● **About this task**: Please copy the listing that follows exactly, leaving out any pictures.

Excerpted records: Begin

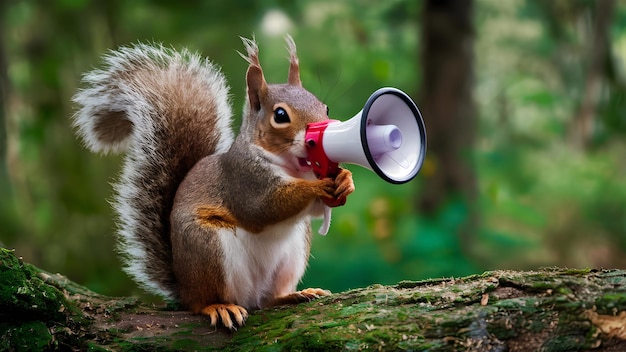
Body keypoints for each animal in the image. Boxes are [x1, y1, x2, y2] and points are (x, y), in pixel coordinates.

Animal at [70, 36, 354, 330]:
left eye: (324, 106)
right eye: (280, 115)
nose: (321, 132)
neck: (293, 168)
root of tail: (184, 288)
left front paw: (345, 180)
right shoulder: (242, 180)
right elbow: (265, 207)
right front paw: (317, 187)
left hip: (292, 254)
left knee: (267, 300)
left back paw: (294, 295)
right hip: (207, 248)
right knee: (202, 303)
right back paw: (219, 307)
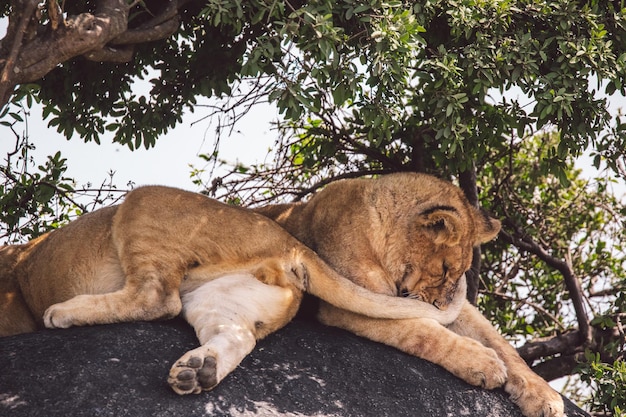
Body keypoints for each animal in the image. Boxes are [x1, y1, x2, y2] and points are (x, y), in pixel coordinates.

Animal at [1, 184, 464, 394]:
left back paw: (64, 312)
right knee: (237, 335)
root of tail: (289, 242)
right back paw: (197, 371)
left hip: (143, 201)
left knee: (156, 299)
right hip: (218, 295)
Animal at [252, 171, 560, 414]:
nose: (440, 306)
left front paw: (545, 396)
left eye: (459, 273)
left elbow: (501, 343)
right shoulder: (346, 301)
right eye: (445, 269)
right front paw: (482, 361)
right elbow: (421, 331)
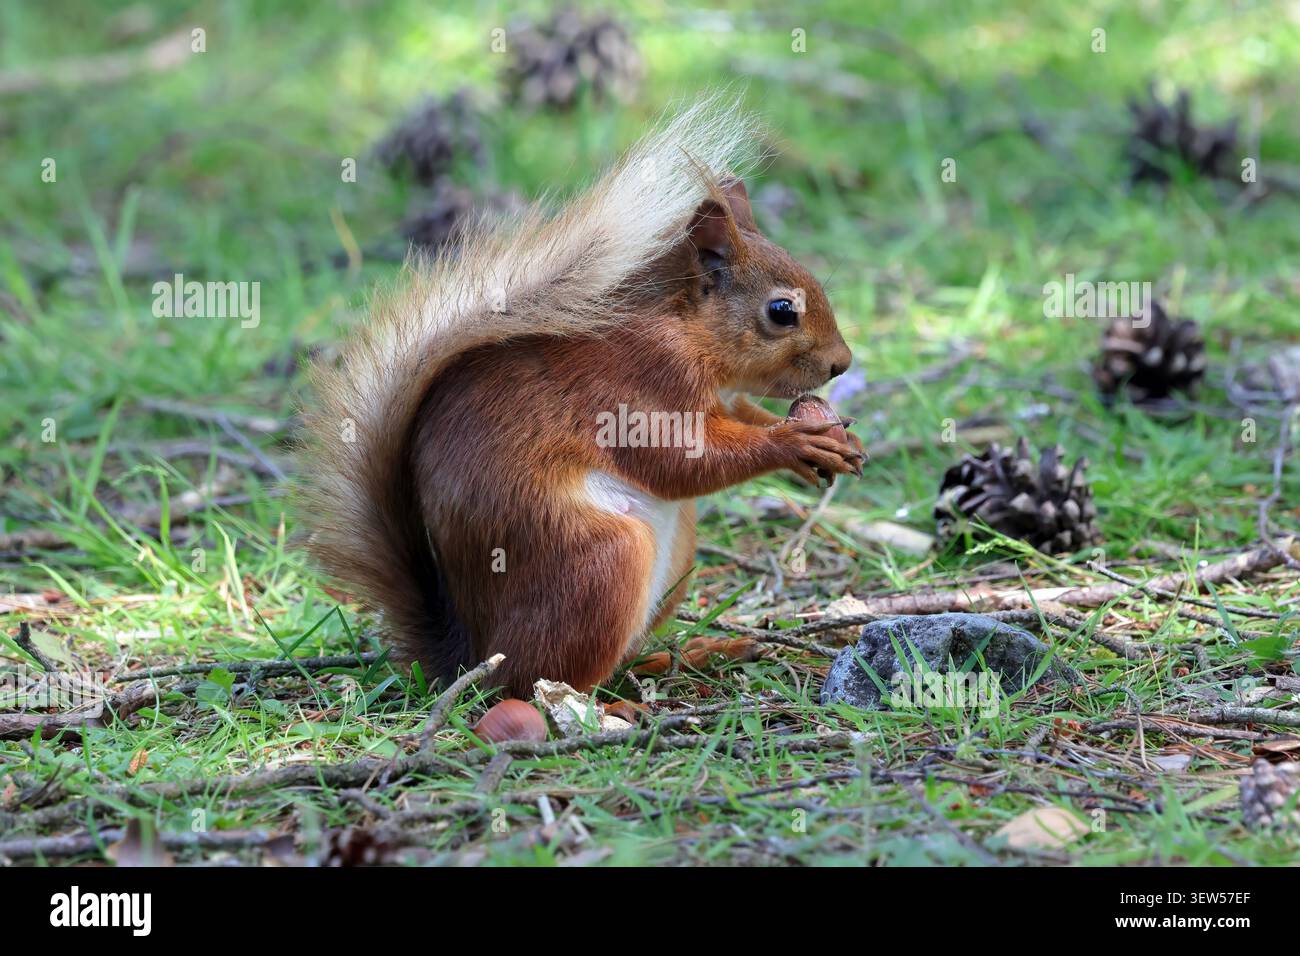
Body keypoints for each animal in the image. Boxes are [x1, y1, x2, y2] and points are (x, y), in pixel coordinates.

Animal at [302, 97, 864, 698]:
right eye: (782, 311)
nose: (842, 363)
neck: (683, 328)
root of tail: (469, 657)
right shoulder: (638, 385)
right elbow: (682, 461)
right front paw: (795, 442)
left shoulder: (722, 396)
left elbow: (740, 416)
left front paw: (832, 442)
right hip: (600, 561)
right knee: (539, 680)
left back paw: (688, 656)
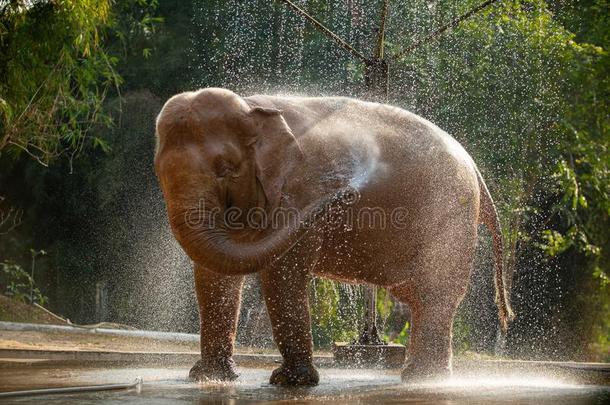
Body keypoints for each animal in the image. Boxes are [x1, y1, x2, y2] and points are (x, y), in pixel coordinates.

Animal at [154, 87, 510, 386]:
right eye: (158, 171)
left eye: (225, 168)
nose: (346, 190)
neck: (253, 108)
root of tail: (475, 171)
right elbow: (214, 277)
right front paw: (209, 378)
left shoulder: (298, 189)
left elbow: (283, 274)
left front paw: (289, 382)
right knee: (418, 295)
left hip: (450, 216)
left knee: (435, 295)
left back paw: (423, 379)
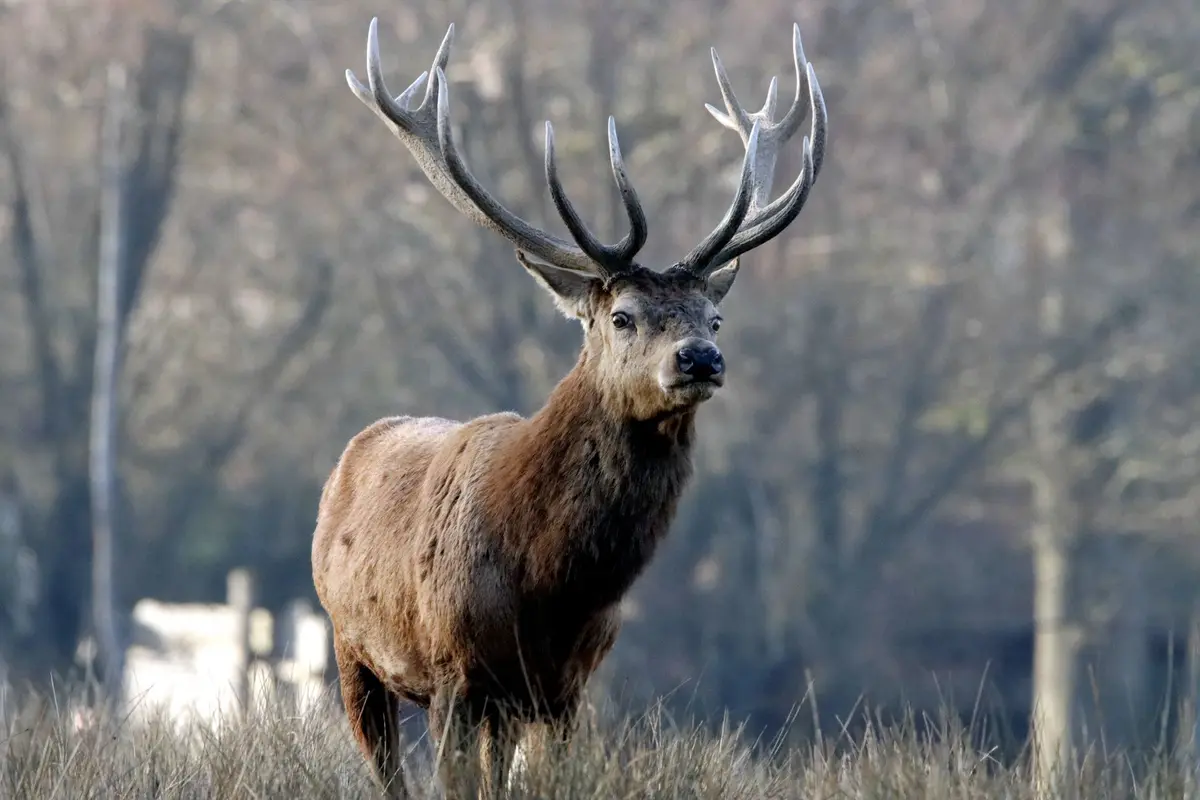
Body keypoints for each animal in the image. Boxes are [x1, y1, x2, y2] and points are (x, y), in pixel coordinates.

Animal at [312, 15, 826, 799]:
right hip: (351, 647)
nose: (700, 360)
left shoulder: (565, 687)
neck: (546, 584)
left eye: (715, 319)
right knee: (387, 769)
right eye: (622, 316)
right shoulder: (454, 673)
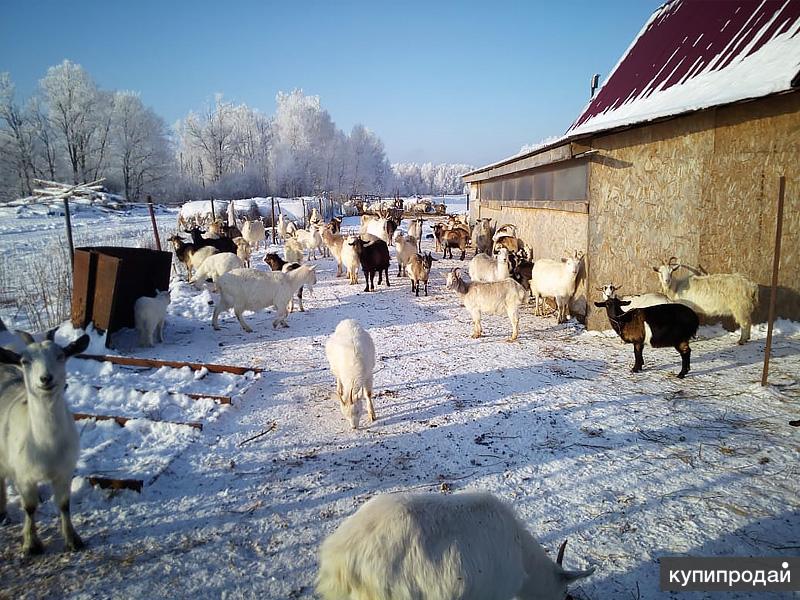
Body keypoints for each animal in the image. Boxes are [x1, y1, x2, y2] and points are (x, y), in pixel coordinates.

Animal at [0, 330, 90, 556]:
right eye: (25, 361)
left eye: (61, 355)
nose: (45, 378)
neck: (46, 444)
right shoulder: (24, 476)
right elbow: (29, 508)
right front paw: (31, 543)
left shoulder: (65, 471)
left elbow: (64, 504)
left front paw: (73, 539)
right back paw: (3, 512)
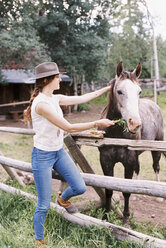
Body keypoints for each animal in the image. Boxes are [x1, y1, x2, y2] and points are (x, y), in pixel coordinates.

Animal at [98, 62, 164, 225]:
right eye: (119, 91)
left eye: (139, 91)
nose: (135, 124)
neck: (115, 134)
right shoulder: (106, 161)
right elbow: (108, 189)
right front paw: (105, 217)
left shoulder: (128, 161)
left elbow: (126, 190)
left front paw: (126, 220)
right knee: (138, 170)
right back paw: (138, 194)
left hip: (156, 148)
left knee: (156, 167)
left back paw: (159, 197)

Excerpted records: End

● **Written response**:
Body keypoints for each animal in the image. Boxes are [x1, y1, x2, y2] and points are (x, y), in pixel coordinates.

Animal at [70, 36, 354, 330]:
left eye: (324, 106)
right eye: (280, 115)
nose: (321, 132)
neck: (293, 168)
root of tail: (184, 288)
left front paw: (345, 180)
right shoulder: (242, 180)
right elbow: (265, 207)
right front paw: (317, 187)
left hip: (292, 254)
left knee: (267, 300)
left back paw: (294, 295)
right hip: (207, 248)
right knee: (202, 303)
right back paw: (219, 307)
Body keypoints for each animal in the image. Boxes are [x1, y1, x2, y2] and points are (x, y), in pixel coordinates.

Animal at [1, 184, 464, 394]:
left back paw: (64, 312)
right knee: (237, 335)
root of tail: (289, 242)
right back paw: (197, 371)
left hip: (143, 201)
left knee: (156, 299)
right hip: (218, 295)
Animal at [252, 171, 560, 414]:
nose: (440, 306)
left front paw: (545, 396)
left eye: (459, 273)
left elbow: (501, 343)
right shoulder: (346, 301)
right eye: (445, 269)
right front paw: (482, 361)
right elbow: (421, 331)
Body keypoints for each animal in the image. Boxes are [x1, y1, x2, y2] and points are (x, y), in pixel coordinates.

Animal at [302, 97, 864, 698]:
right eye: (782, 311)
nose: (842, 363)
neck: (683, 328)
root of tail: (469, 657)
right shoulder: (638, 385)
right elbow: (682, 461)
right front paw: (795, 442)
left shoulder: (722, 396)
left elbow: (740, 416)
left front paw: (832, 442)
right hip: (600, 561)
right knee: (539, 680)
left back paw: (688, 656)
Body keypoints for each animal in the image. Boxes are [x1, y1, x2, y2] and points are (x, y), in pixel coordinates.

Animal at [154, 87, 510, 386]:
right eye: (158, 171)
left eye: (225, 168)
nose: (346, 190)
neck: (253, 108)
root of tail: (475, 171)
right elbow: (214, 277)
right front paw: (209, 378)
left shoulder: (298, 189)
left elbow: (283, 274)
left front paw: (289, 382)
right knee: (418, 295)
left hip: (450, 216)
left knee: (435, 295)
left back paw: (423, 379)
Body keypoints for each animal in the image. Boxes are [x1, y1, x2, y2] and points are (x, y), in pixel coordinates.

Animal at [312, 15, 826, 799]:
right hip: (351, 647)
nose: (700, 360)
left shoulder: (565, 687)
neck: (546, 584)
left eye: (715, 319)
right knee: (387, 769)
right eye: (622, 316)
right shoulder: (454, 673)
Body keypoints for each animal in the image. Boxes are [x1, y1, x2, y2] and points are (x, y), in pixel coordinates.

Animal at [0, 330, 90, 556]:
right eye: (25, 361)
left eye: (61, 355)
nose: (45, 378)
neck: (46, 444)
right shoulder: (24, 476)
right elbow: (29, 508)
right front paw: (31, 543)
left shoulder: (65, 471)
left elbow: (64, 504)
left front paw: (73, 539)
right back paw: (3, 512)
Body keypoints for each animal in the image. Boxes are [x1, y1, x2, y2] and points are (x, y), in pixel coordinates.

Animal at [98, 62, 164, 225]:
right eye: (119, 91)
left eye: (139, 91)
nose: (135, 124)
neck: (115, 134)
right shoulder: (106, 161)
right elbow: (108, 189)
right front paw: (105, 217)
left shoulder: (128, 161)
left elbow: (126, 190)
left front paw: (126, 220)
right knee: (138, 170)
right back paw: (138, 194)
left hip: (156, 148)
left knee: (156, 167)
left back paw: (159, 197)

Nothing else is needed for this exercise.